**REQUIRED WORK:** Change "medicamentos" to "fármacos" in the lines between the one holding "Comisión Honoraria Administradora" and the one holding "asesoramiento de la Comisión Técnica", inclusive. Return only those lines, with nothing else altered.

*** GIVEN DATA ***

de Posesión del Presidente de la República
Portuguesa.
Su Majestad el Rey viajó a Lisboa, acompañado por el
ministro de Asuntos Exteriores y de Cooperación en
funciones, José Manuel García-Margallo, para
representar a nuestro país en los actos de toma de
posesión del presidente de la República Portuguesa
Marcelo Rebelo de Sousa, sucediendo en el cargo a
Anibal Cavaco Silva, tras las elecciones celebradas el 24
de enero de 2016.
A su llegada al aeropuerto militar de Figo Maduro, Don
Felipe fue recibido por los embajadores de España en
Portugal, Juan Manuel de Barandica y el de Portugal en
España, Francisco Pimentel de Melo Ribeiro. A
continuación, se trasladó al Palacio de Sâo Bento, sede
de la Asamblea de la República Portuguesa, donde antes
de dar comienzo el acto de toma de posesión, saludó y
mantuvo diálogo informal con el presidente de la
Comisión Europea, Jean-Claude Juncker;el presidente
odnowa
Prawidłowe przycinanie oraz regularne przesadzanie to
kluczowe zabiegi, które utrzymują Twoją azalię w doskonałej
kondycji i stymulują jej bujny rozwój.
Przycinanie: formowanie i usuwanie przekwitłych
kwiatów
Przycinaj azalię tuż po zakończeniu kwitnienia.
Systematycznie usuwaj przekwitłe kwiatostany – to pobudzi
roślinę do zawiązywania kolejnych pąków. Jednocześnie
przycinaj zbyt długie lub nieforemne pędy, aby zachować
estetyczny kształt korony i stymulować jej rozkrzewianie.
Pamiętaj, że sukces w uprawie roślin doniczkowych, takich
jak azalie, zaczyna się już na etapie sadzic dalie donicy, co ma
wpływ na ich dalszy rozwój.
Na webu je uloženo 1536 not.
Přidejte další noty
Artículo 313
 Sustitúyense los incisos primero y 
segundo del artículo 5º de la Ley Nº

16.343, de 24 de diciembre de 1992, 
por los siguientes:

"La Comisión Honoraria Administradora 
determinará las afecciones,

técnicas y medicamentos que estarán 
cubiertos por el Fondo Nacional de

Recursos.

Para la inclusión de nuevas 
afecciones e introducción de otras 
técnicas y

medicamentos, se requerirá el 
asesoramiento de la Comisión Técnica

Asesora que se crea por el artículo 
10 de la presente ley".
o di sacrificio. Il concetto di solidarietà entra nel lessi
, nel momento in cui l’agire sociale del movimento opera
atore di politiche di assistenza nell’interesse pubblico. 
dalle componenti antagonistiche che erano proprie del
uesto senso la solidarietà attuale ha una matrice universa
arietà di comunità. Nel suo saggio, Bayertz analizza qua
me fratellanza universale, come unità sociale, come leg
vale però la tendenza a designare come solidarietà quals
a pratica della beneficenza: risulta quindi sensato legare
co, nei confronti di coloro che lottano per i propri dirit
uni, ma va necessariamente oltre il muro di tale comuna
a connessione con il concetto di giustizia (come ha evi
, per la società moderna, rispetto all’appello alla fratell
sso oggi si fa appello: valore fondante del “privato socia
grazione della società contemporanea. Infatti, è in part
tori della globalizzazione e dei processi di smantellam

*** End of GIVEN DATA ***
*** GIVEN DATA ***

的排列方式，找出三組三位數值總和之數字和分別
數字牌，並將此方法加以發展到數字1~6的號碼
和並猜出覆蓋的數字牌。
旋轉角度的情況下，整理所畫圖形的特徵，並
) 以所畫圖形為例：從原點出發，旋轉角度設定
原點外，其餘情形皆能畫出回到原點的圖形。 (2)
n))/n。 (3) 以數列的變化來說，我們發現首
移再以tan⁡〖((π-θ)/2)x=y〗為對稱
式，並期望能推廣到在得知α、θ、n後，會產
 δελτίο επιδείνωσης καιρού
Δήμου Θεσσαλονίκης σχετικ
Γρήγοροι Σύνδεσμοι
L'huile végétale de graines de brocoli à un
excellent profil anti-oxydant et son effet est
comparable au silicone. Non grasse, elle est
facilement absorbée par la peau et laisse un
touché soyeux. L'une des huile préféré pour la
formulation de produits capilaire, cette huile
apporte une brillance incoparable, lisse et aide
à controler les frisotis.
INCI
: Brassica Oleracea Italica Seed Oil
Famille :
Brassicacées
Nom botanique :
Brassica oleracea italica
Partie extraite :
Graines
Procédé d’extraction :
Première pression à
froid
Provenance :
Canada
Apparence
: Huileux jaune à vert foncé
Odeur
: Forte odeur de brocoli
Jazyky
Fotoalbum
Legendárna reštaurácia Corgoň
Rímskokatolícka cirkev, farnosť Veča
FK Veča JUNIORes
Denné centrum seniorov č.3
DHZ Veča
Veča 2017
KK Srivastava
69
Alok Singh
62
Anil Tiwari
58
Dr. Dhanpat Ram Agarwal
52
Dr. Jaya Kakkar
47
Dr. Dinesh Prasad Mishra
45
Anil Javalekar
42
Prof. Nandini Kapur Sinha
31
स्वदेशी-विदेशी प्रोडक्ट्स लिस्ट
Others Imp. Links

*** End of GIVEN DATA ***
*** GIVEN DATA ***

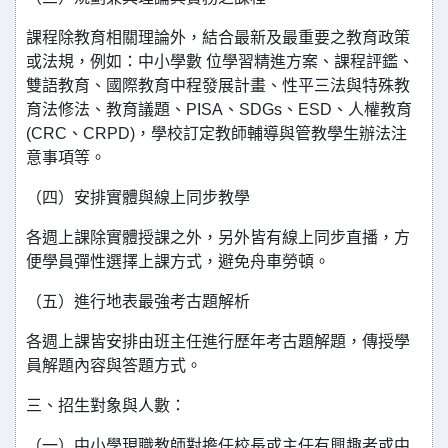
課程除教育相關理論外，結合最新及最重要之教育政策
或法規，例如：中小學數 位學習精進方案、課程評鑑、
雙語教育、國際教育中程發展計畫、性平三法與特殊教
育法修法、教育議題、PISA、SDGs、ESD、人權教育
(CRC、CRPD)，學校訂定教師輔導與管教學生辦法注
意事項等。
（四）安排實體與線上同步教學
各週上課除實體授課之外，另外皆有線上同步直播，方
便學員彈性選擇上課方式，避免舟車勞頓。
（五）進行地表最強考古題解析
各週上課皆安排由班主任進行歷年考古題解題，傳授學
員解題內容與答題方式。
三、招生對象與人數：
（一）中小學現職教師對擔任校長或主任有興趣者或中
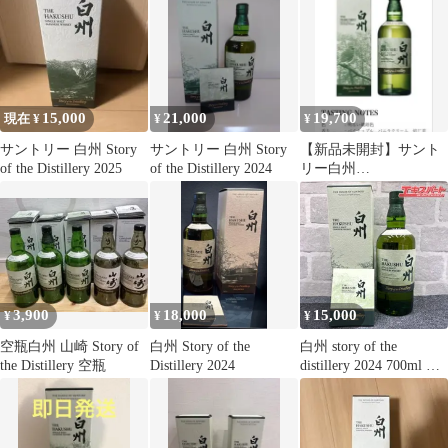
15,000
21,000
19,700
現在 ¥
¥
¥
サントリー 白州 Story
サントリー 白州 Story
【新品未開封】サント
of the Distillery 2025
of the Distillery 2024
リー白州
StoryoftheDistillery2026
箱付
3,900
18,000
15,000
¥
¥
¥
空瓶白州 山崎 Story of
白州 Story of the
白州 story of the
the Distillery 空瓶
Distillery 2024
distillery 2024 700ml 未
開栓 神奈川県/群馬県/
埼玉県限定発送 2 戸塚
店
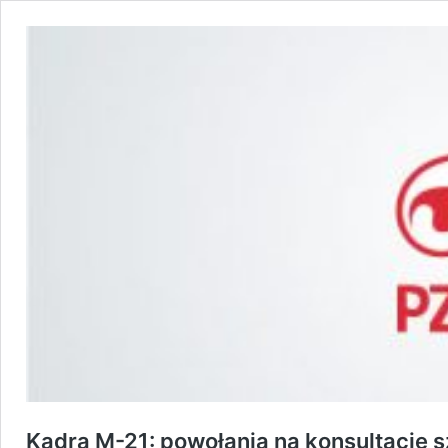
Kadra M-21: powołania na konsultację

*** End of GIVEN DATA ***

**WRITTEN ANSWER:**
"La Comisión Honoraria Administradora 
determinará las afecciones,

técnicas y fármacos que estarán 
cubiertos por el Fondo Nacional de

Recursos.

Para la inclusión de nuevas 
afecciones e introducción de otras 
técnicas y

fármacos, se requerirá el 
asesoramiento de la Comisión Técnica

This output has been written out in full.